• _DIRECTIONS_
Please rewrite the listing from the line with "Based on 27,542 reviews" up to and including the line with "Faux flowers offer", replacing "roses" with "peonies" and leaving everything else unchanged.

══════

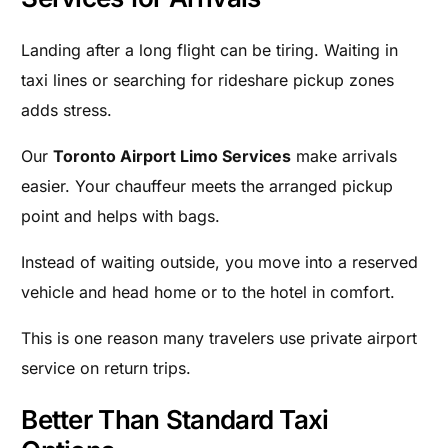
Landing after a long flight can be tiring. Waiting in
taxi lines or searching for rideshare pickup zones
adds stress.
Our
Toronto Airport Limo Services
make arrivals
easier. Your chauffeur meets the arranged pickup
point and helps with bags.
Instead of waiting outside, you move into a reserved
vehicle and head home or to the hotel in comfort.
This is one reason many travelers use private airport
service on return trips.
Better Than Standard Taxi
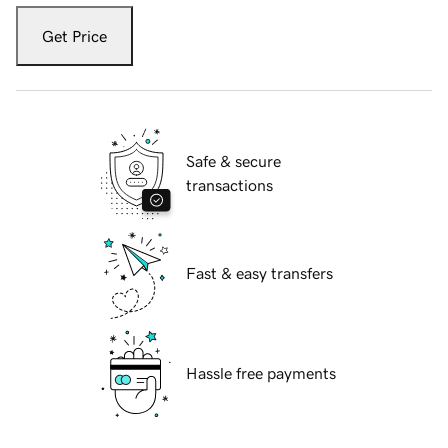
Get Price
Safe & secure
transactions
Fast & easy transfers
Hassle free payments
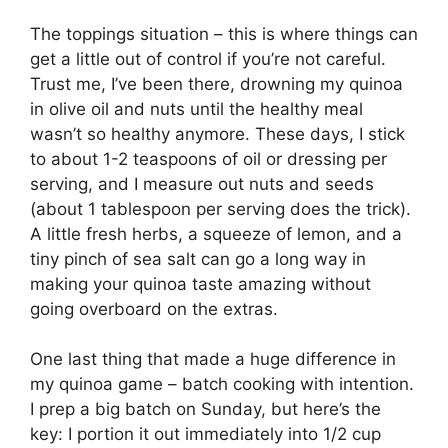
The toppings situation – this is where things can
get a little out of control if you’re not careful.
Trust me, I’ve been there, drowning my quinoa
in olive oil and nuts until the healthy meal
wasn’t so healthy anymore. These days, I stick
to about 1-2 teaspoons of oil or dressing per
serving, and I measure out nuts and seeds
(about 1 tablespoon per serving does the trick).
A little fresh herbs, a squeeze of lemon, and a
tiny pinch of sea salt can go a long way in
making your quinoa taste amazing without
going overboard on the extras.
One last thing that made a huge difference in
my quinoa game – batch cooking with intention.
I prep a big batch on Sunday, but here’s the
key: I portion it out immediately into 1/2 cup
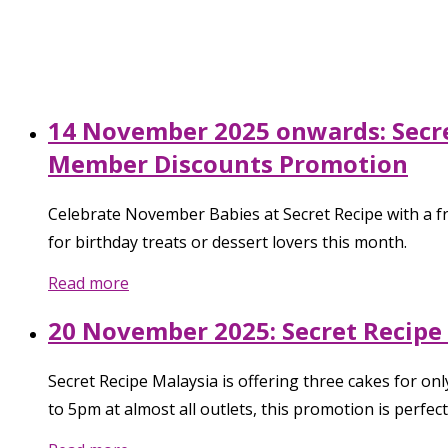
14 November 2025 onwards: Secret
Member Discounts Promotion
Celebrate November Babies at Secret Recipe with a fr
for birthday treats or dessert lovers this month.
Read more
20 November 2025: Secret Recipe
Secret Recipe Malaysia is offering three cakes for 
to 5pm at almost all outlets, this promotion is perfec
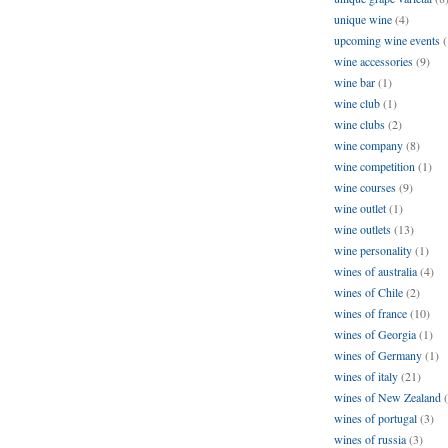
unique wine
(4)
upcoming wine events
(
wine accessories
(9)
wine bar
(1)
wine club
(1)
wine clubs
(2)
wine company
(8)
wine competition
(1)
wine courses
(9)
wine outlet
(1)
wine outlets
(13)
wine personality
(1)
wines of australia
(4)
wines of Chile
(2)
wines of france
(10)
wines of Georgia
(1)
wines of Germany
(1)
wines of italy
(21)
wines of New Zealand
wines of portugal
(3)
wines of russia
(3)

══════

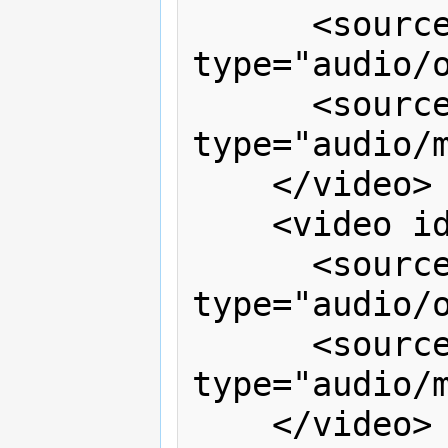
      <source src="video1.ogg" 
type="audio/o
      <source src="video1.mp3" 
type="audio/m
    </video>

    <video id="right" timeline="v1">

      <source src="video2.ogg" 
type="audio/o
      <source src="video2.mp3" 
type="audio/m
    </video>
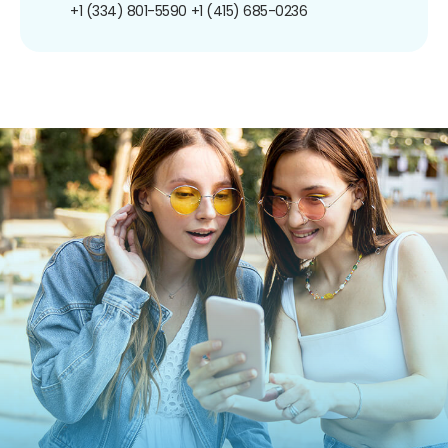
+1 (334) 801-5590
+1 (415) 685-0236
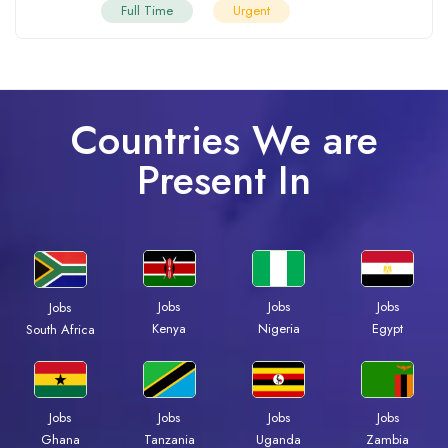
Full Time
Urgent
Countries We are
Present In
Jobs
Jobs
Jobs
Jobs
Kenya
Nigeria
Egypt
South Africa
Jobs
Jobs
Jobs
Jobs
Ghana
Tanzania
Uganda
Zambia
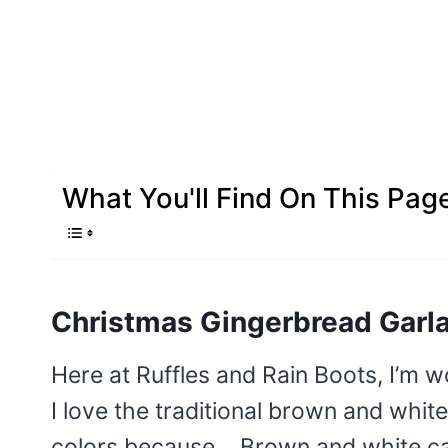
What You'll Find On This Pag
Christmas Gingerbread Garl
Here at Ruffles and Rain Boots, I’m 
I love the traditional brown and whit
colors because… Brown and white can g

══════

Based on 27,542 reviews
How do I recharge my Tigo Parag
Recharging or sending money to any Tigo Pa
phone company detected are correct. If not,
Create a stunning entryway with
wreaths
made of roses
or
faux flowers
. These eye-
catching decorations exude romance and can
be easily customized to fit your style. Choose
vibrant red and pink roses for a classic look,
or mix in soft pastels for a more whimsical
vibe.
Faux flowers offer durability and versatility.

══════

• _EXPECTED ANSWER_
Based on 27,542 reviews
How do I recharge my Tigo Parag
Recharging or sending money to any Tigo Pa
phone company detected are correct. If not,
Create a stunning entryway with
wreaths
made of peonies
or
faux flowers
. These eye-
catching decorations exude romance and can
be easily customized to fit your style. Choose
vibrant red and pink peonies for a classic look,
or mix in soft pastels for a more whimsical
vibe.
Faux flowers offer durability and versatility.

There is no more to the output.